Weil das Geschäft immer besser lief, rekrutierte ich weitere Mitarbeiter für den Verkauf und die Backstube sowie einen Bankkaufmann, der das Büro managt. Als zwei meiner Verkäuferinnen in Mutterschutz gingen, musste ich erneut aufstocken. Eines Tages klingelte das Telefon und eine Frauenstimme sagte: „Zum Ende des Jahres läuft der Vertrag bei meiner jetzigen Firma aus. Kann ich mich bei Ihnen vorstellen?“
„Ja, gern! Kommen Sie einfach vorbei.“
„Wie?“, staunte die Frau, „so schnell geht das? Aber ich habe meine Bewerbung noch nicht fertig.“
„Das ist nicht schlimm, für mich zählt ohnehin der Mensch.“
Die Dame kam vorbei. Sie war bereits sechzig Jahre alt und sagte: „Na, Hauptsache Sie haben kein Problem mit meinem Alter.“
„Hauptsache Sie haben kein Problem mit meinem Alter“, entgegnete ich, und das Eis war gebrochen. Wir stellten sie ein – und auch sie erwies sich als echtes Goldstück.

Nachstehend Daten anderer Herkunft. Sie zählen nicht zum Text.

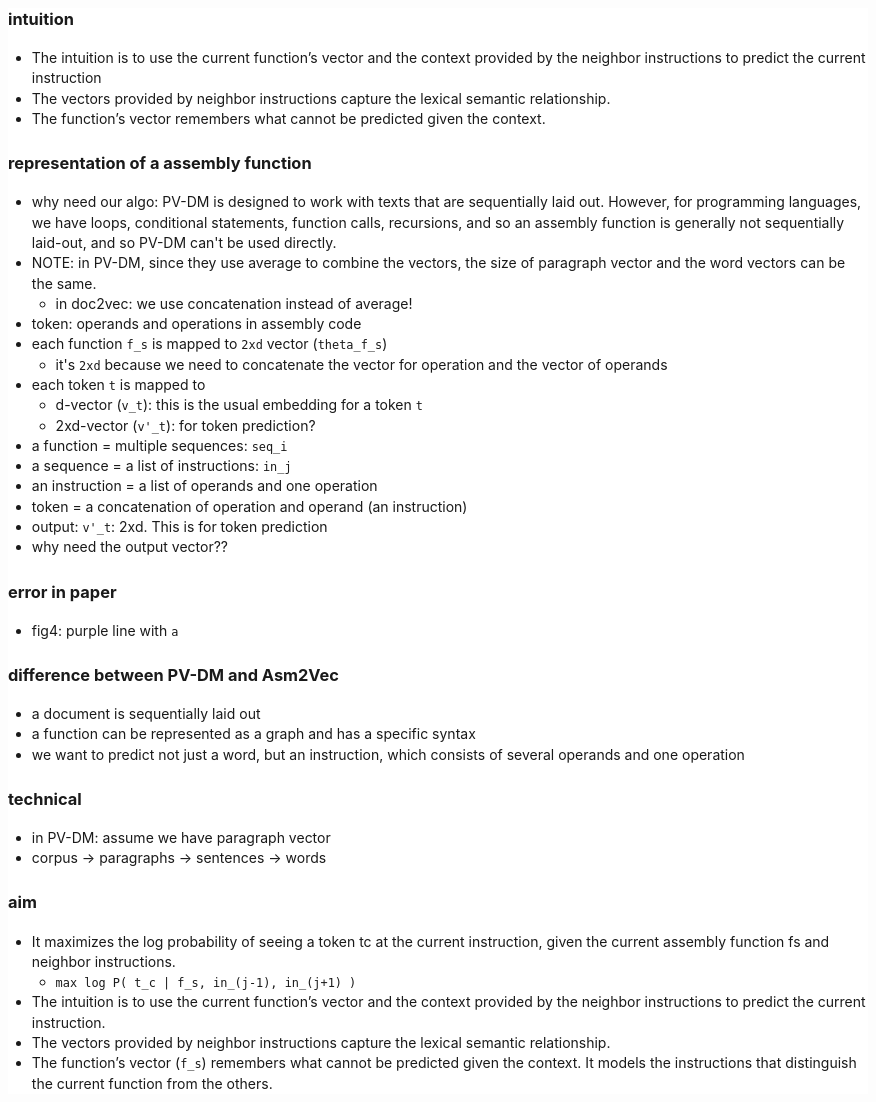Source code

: 
### intuition
- The intuition is to use the current function’s vector and the context provided by the neighbor instructions to predict the current instruction
- The vectors provided by neighbor instructions capture the lexical semantic relationship. 
- The function’s vector remembers what cannot be predicted given the context.


### representation of a assembly function
- why need our algo: PV-DM is designed to work with texts that are sequentially laid out. However, for programming languages, we have loops, conditional statements, function calls, recursions, and so an assembly function is generally not sequentially laid-out, and so PV-DM can't be used directly.
- NOTE: in PV-DM, since they use average to combine the vectors, the size of paragraph vector and the word vectors can be the same.
    - in doc2vec: we use concatenation instead of average!
- token: operands and operations in assembly code
- each function `f_s` is mapped to `2xd` vector (`theta_f_s`)
    - it's `2xd` because we need to concatenate the vector for operation and the vector of operands
- each token `t` is mapped to 
    - d-vector (`v_t`): this is the usual embedding for a token `t`
    - 2xd-vector (`v'_t`): for token prediction?
- a function = multiple sequences: `seq_i`
- a sequence = a list of instructions: `in_j`
- an instruction = a list of operands and one operation 
- token = a concatenation of operation and operand (an instruction)
- output: `v'_t`: 2xd. This is for token prediction
- why need the output vector??

### error in paper
- fig4: purple line with `a`

### difference between PV-DM and Asm2Vec
- a document is sequentially laid out
- a function can be represented as a graph and has a specific syntax 
- we want to predict not just a word, but an instruction, which consists of several operands and one operation


### technical
- in PV-DM: assume we have paragraph vector 
- corpus -> paragraphs -> sentences -> words


### aim
- It maximizes the log probability of seeing a token tc at the current instruction, given the current assembly function fs and neighbor instructions.
    - `max log P( t_c | f_s, in_(j-1), in_(j+1) )`
- The intuition is to use the current function’s vector and the context provided by the neighbor instructions to predict the current instruction. 
- The vectors provided by neighbor instructions capture the lexical semantic relationship. 
- The function’s vector (`f_s`) remembers what cannot be predicted given the context. It models the instructions that distinguish the current function from the others.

Sie ist eine Frau mit Lebenserfahrung und steht ganz anders hinter der Theke, als unerfahrene junge Leute.
An meinem Geburtstag trat sie zu mir, umarmte mich und sagte: „Matthias, ich danke dir, dass ich das noch erleben darf in meinem Alter.“
In diesem Augenblick dachte ich: Irgendetwas hast du als Chef wohl richtiggemacht.